Parents and educators seeking to bully-proof their child and school will welcome this latest scenario from Roche (Little Pig Is Capable, 2002, etc.) depicting a child’s real-life problem and well-resolved conclusion. Second-grader Mim is comfortable and confident in her petite body as she is not only first in her class line-up, but in her mental outlook. That is until her class has gym simultaneously with the third graders and she meets June, oversized for her age, who uses her largess to intimidate Mim, literally bullying her way through every encounter. Expecting to be first in the joint class line-up, June is infuriated when she must line up after the second graders, vowing retaliation against Mim. Each day brings misery to poor Mim as June cuts in line grabbing the last grilled-cheese sandwich at lunch, threatens her privacy in the bathroom, and generally is the cause of Mim’s newfound anxiety. Through it all, Mim is encouraged by her mother, who suggests a peace offering of a cupcake, and her classmates, who rally round by singing a chant of support, all making June “ripping mad.” Finally, the end of the week brings Gym Olympics and both Mim and June inadvertently are the only two left after everyone pairs off in teams. Not wanting to miss out on the final event, both June and Mim discover each other’s strength and weakness, work together to finish the competition, come in “first” as a team, and proudly lead the class line-up wearing their winning medals. Roche’s colorful childlike gouache paintings of feline characters display a traditional, familiar home and school life as she adds detail to her scenes through body and facial movements. This is a well-crafted and believable story sure to relate to any school child facing her own concerns by creating her own solutions. (Picture book. 5-8)
_ _ _ _
Answer these questions using the book review above:
(a) What grade is Mim in?
(b) What does Mim's mother suggest as a peace offering?
(c) What medium does Roche use for the paintings, and what kind of characters do they show?
_ _ _ _
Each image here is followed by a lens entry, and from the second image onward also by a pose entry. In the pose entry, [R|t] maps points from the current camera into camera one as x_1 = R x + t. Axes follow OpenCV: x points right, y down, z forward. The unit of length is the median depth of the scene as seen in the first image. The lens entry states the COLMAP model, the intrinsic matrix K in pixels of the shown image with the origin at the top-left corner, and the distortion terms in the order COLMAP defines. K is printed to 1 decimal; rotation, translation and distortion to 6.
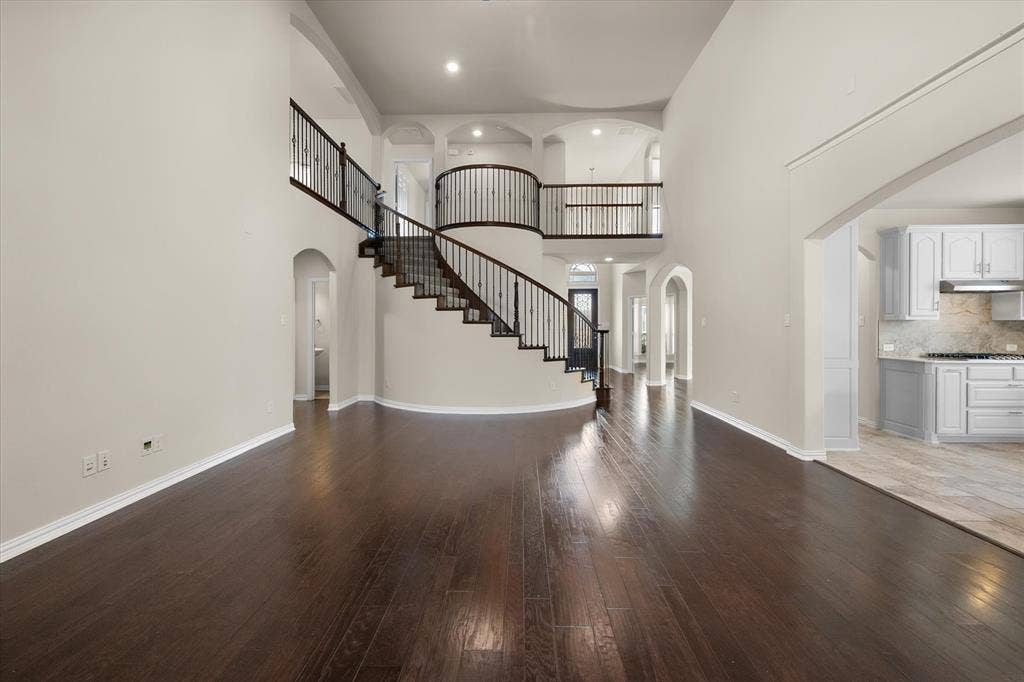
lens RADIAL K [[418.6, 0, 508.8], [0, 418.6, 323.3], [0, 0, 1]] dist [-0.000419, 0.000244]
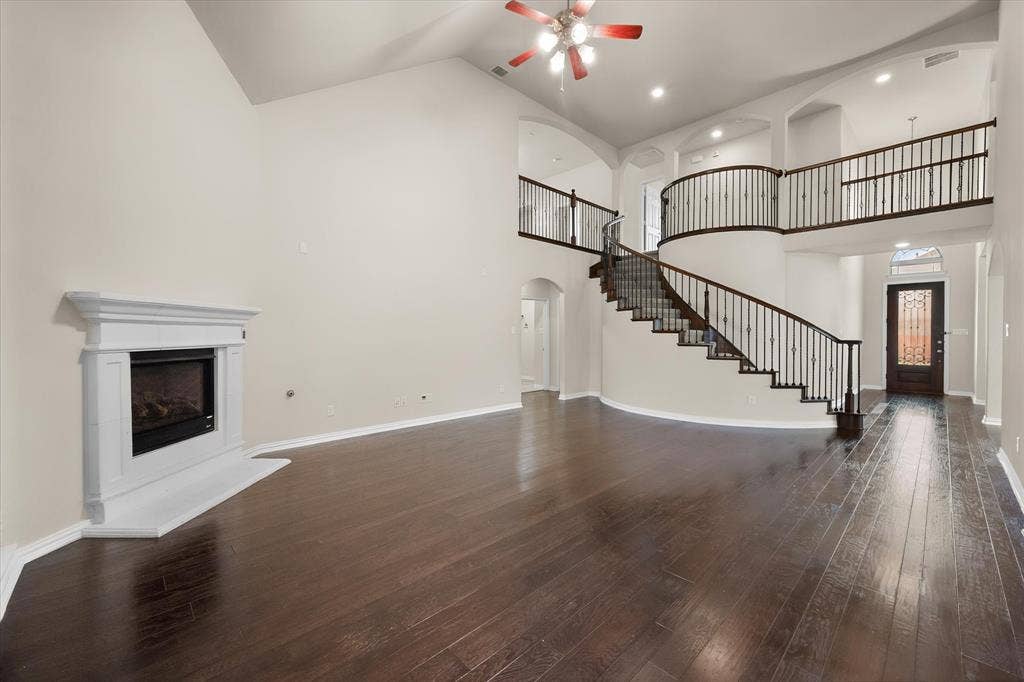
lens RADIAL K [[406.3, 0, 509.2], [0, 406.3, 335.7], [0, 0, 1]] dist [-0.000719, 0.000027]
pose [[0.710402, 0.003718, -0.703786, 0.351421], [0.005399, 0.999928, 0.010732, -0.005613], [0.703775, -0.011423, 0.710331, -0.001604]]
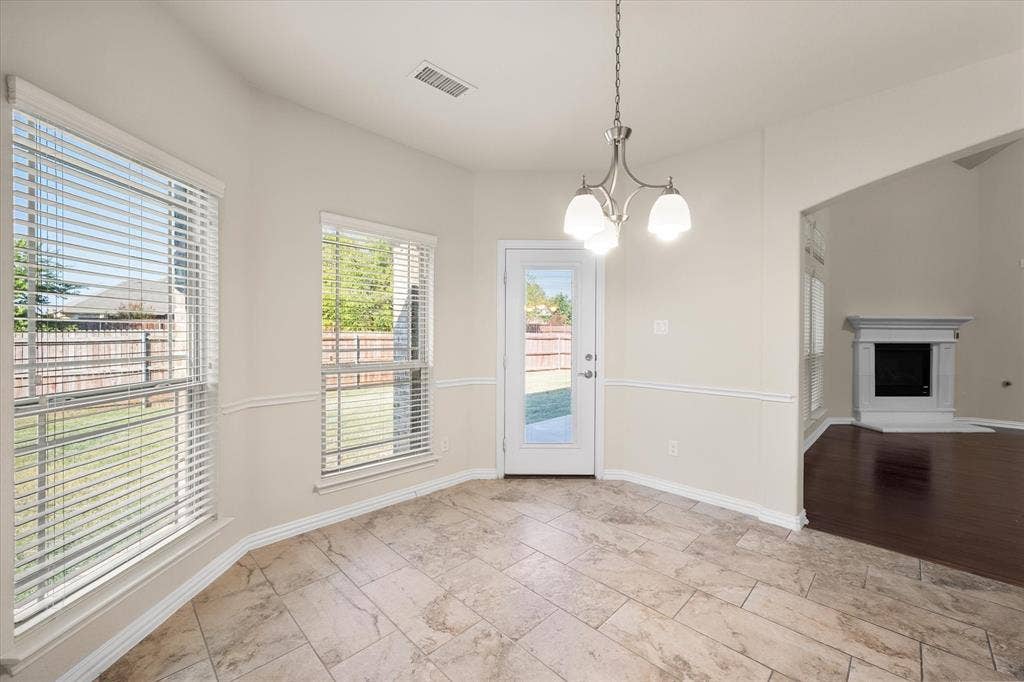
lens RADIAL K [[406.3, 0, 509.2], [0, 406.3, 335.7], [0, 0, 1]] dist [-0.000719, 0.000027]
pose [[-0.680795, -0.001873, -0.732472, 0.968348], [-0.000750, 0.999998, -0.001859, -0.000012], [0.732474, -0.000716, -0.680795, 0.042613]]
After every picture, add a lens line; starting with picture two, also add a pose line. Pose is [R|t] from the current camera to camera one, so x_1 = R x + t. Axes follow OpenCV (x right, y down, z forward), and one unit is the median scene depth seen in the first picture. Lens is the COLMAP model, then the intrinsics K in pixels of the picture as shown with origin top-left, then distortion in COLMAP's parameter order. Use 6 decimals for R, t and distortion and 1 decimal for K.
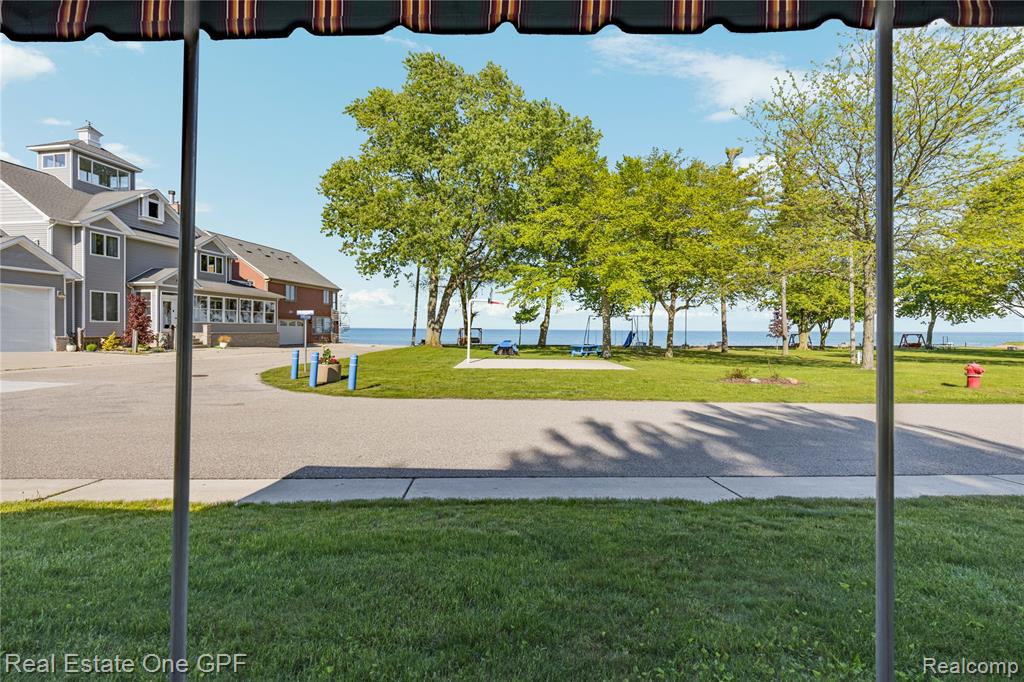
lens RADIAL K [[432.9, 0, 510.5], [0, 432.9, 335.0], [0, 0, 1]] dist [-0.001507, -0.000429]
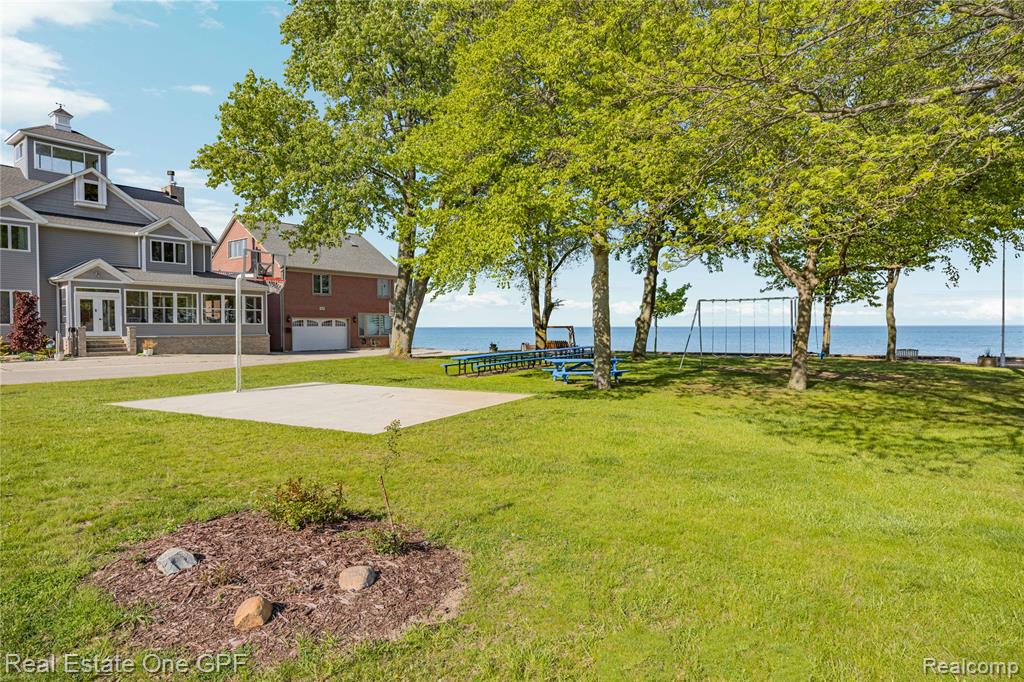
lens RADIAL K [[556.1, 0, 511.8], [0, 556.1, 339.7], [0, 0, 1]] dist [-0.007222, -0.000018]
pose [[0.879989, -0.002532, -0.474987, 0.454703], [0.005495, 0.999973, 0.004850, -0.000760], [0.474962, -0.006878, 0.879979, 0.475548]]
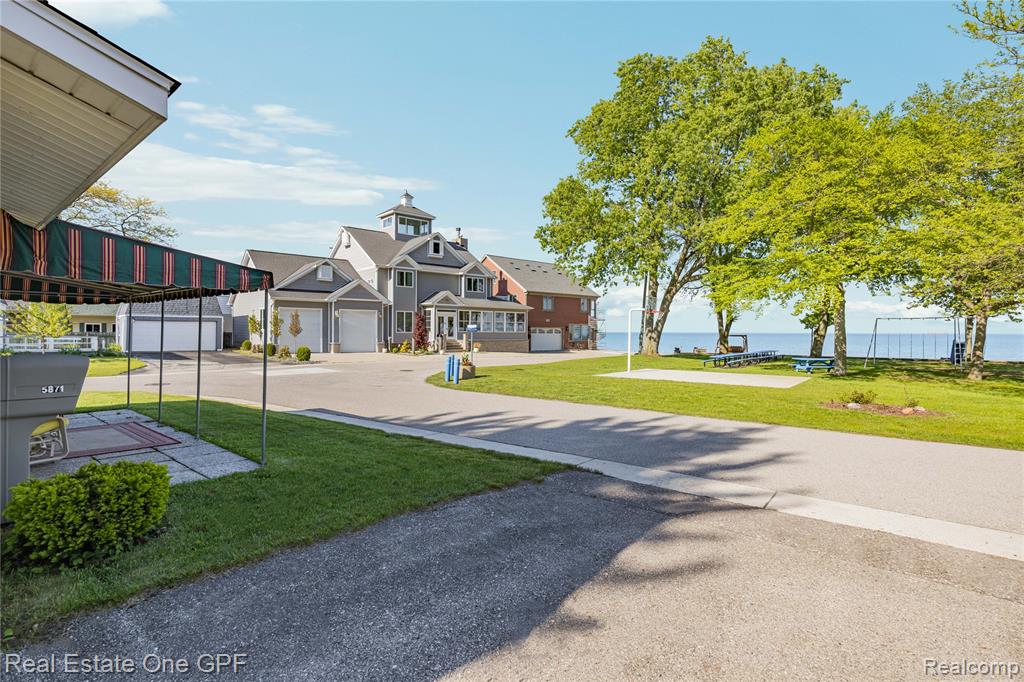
_ _ _ _
Written response
(a) Second grade.
(b) A cupcake.
(c) Gouache; feline characters.